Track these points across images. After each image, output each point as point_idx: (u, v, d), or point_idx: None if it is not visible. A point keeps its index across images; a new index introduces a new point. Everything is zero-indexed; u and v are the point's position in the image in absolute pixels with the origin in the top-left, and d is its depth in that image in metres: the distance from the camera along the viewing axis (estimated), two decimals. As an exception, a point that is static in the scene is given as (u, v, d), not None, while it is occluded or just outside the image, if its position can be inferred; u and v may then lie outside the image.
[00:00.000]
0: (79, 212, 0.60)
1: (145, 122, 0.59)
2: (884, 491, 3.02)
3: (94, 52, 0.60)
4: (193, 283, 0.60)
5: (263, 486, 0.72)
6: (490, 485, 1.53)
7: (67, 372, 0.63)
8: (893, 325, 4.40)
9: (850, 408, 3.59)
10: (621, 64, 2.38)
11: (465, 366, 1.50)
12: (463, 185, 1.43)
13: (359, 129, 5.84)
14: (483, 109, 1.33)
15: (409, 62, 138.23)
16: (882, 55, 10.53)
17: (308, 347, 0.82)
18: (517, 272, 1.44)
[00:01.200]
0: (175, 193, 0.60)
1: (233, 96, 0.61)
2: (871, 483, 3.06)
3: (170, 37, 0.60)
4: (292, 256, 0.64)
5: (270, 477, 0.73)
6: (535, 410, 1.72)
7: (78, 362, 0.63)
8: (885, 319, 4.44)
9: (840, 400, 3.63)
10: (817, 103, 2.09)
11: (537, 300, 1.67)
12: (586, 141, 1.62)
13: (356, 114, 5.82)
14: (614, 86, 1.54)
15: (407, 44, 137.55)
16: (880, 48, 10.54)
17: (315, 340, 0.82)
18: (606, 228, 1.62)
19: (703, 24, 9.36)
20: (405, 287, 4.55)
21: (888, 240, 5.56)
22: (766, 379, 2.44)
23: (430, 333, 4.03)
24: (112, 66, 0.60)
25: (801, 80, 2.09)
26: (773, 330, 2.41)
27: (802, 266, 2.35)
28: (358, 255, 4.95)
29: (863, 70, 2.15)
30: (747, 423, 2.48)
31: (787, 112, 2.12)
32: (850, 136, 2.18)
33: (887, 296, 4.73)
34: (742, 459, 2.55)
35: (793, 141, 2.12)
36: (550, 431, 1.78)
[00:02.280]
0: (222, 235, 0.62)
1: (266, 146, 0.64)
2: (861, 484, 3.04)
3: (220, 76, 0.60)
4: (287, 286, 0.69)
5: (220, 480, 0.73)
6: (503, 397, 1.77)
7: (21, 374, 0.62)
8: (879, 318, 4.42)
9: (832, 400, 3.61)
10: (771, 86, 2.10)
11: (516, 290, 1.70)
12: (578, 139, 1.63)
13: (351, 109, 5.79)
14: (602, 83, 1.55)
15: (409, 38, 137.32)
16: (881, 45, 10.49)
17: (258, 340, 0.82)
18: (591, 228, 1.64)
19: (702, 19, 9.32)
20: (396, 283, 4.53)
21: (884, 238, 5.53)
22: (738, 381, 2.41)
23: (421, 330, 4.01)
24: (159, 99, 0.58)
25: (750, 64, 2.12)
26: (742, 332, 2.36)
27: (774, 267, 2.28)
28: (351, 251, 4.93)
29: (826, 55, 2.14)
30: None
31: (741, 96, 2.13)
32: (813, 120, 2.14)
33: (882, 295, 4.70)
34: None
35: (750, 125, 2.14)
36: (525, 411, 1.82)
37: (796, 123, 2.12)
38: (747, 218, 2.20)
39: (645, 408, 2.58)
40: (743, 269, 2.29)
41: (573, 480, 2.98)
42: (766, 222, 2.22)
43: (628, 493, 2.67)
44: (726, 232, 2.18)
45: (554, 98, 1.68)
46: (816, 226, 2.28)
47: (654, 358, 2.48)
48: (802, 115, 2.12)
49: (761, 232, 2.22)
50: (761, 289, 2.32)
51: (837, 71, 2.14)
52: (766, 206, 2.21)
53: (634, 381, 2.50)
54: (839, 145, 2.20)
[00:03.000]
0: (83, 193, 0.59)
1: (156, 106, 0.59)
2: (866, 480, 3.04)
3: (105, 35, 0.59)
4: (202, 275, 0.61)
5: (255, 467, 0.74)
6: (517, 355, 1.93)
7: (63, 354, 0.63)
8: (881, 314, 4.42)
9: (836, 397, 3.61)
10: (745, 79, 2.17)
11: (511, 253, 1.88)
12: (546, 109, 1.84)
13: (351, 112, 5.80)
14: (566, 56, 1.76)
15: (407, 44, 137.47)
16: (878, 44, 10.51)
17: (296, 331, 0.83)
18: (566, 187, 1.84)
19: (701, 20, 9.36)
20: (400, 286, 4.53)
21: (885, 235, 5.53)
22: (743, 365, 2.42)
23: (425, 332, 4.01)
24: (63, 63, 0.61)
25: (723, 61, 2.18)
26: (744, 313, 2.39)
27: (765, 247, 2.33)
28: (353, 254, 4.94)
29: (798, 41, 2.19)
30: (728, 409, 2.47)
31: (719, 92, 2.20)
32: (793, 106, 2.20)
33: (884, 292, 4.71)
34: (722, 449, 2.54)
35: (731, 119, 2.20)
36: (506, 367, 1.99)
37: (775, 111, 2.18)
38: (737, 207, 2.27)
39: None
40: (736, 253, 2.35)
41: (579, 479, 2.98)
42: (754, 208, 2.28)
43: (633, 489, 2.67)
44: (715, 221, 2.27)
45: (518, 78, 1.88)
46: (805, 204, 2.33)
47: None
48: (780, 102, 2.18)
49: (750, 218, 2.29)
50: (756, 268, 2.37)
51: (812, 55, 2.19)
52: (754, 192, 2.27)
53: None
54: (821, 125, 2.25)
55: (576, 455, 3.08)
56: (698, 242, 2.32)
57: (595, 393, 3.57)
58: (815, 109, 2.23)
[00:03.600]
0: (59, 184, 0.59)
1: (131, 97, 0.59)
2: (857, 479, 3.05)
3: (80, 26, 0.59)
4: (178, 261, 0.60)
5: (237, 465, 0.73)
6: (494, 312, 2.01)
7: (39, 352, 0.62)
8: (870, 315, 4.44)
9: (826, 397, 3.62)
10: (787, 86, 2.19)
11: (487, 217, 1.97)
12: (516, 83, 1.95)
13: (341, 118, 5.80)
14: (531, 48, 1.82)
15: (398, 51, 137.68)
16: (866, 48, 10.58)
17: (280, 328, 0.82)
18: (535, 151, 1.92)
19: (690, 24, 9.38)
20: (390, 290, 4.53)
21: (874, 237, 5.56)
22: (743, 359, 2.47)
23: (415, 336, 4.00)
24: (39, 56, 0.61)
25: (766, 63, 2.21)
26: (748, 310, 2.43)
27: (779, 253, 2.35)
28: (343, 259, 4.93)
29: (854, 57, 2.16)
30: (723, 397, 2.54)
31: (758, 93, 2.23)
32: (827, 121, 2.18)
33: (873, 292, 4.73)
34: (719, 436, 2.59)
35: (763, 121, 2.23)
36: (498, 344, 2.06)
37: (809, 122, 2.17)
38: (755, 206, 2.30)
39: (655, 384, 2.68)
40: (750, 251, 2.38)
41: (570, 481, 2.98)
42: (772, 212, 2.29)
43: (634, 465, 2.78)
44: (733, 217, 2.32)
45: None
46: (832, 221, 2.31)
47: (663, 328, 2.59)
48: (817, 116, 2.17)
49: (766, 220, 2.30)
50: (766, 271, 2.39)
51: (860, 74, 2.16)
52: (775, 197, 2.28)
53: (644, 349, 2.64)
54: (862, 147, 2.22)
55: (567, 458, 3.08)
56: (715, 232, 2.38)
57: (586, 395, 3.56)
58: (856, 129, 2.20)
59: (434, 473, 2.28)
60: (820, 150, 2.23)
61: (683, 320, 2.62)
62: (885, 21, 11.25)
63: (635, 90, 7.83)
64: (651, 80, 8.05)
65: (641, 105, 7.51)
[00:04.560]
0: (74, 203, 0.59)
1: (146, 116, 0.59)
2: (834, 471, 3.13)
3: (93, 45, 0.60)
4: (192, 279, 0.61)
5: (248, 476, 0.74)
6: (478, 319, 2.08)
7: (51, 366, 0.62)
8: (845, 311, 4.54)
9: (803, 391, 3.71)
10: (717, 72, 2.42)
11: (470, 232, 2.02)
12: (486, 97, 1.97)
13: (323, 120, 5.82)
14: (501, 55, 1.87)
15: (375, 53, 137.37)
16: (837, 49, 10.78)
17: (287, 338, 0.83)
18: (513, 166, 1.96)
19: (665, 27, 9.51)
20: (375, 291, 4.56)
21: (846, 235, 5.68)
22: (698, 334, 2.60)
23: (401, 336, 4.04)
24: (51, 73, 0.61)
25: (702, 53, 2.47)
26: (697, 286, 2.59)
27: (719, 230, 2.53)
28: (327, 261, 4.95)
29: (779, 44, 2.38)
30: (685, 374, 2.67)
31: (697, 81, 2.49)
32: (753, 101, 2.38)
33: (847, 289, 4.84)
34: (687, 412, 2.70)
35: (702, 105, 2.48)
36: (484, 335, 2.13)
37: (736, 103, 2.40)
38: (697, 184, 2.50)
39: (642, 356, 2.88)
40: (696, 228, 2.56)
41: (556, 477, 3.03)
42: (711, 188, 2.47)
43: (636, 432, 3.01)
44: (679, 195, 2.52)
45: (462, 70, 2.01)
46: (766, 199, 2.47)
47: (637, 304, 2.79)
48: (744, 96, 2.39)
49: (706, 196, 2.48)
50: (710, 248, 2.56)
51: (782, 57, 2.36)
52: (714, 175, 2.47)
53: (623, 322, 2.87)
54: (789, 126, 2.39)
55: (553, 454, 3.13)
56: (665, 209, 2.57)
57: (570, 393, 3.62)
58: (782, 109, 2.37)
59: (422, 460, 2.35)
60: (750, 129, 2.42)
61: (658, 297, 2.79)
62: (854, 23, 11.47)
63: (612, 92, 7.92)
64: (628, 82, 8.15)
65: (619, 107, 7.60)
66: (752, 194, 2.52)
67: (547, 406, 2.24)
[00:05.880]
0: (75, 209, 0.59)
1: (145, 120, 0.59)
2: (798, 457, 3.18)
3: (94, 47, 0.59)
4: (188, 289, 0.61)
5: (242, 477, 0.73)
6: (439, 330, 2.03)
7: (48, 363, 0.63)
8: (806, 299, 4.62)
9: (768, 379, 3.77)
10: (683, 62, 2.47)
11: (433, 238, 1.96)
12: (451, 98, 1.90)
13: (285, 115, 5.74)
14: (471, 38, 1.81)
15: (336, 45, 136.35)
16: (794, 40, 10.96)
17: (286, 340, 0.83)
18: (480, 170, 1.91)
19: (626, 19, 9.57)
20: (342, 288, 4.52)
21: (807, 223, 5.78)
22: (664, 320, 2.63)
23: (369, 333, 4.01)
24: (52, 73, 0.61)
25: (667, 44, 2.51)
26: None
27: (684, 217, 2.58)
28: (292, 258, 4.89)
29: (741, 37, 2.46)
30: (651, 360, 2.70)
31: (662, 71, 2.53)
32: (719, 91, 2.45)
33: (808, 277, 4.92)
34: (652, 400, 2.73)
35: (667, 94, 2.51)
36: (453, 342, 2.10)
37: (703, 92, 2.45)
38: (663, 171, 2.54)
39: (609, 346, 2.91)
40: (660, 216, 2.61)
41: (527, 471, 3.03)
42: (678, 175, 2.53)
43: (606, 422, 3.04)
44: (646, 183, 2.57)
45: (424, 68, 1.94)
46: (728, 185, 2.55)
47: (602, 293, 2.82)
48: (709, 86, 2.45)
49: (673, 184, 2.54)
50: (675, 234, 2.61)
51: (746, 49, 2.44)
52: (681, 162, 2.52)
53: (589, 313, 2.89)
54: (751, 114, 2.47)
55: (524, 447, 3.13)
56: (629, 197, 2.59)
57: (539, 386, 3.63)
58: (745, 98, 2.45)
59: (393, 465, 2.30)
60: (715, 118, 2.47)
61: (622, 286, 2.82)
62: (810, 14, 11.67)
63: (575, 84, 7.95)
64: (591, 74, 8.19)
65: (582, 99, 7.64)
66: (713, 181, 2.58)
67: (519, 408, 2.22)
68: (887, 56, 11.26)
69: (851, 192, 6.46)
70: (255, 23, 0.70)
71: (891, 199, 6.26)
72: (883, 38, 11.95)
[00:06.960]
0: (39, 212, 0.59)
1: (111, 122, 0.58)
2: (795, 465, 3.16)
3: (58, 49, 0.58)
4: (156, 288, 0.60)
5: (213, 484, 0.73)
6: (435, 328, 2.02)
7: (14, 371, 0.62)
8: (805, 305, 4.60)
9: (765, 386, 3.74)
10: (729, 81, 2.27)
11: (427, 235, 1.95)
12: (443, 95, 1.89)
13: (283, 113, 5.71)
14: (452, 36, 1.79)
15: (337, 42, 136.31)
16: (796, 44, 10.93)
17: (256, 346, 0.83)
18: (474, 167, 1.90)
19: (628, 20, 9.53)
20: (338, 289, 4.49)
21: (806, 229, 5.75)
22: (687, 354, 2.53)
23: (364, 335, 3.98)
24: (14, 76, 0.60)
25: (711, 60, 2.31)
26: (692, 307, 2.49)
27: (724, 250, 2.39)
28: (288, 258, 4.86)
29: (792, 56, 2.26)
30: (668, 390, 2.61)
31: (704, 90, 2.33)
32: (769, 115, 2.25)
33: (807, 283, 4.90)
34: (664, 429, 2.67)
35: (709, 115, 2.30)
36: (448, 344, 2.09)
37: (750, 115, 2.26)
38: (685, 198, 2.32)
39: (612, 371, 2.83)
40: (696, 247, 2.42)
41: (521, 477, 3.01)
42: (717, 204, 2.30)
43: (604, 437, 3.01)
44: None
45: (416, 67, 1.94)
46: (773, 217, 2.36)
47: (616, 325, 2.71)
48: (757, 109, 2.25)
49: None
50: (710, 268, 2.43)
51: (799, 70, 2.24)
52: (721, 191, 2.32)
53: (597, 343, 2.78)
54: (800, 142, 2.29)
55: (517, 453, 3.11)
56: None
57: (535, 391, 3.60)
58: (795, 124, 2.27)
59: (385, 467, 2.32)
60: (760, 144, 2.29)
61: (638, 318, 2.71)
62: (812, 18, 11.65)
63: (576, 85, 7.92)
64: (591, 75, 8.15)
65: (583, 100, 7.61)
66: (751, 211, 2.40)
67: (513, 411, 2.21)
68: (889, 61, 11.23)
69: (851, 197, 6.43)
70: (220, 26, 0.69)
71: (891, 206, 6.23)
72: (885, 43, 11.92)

===

__Exercise__
When you reach the line holding "20: (405, 287, 4.55)" in the records above, begin reproducing exactly, stop after the line holding "36: (550, 431, 1.78)", and output nothing else.

__Your solution__
20: (405, 287, 4.55)
21: (888, 240, 5.56)
22: (766, 379, 2.44)
23: (430, 333, 4.03)
24: (112, 66, 0.60)
25: (801, 80, 2.09)
26: (773, 330, 2.41)
27: (802, 266, 2.35)
28: (358, 255, 4.95)
29: (863, 70, 2.15)
30: (747, 423, 2.48)
31: (787, 112, 2.12)
32: (850, 136, 2.18)
33: (887, 296, 4.73)
34: (742, 459, 2.55)
35: (793, 141, 2.12)
36: (550, 431, 1.78)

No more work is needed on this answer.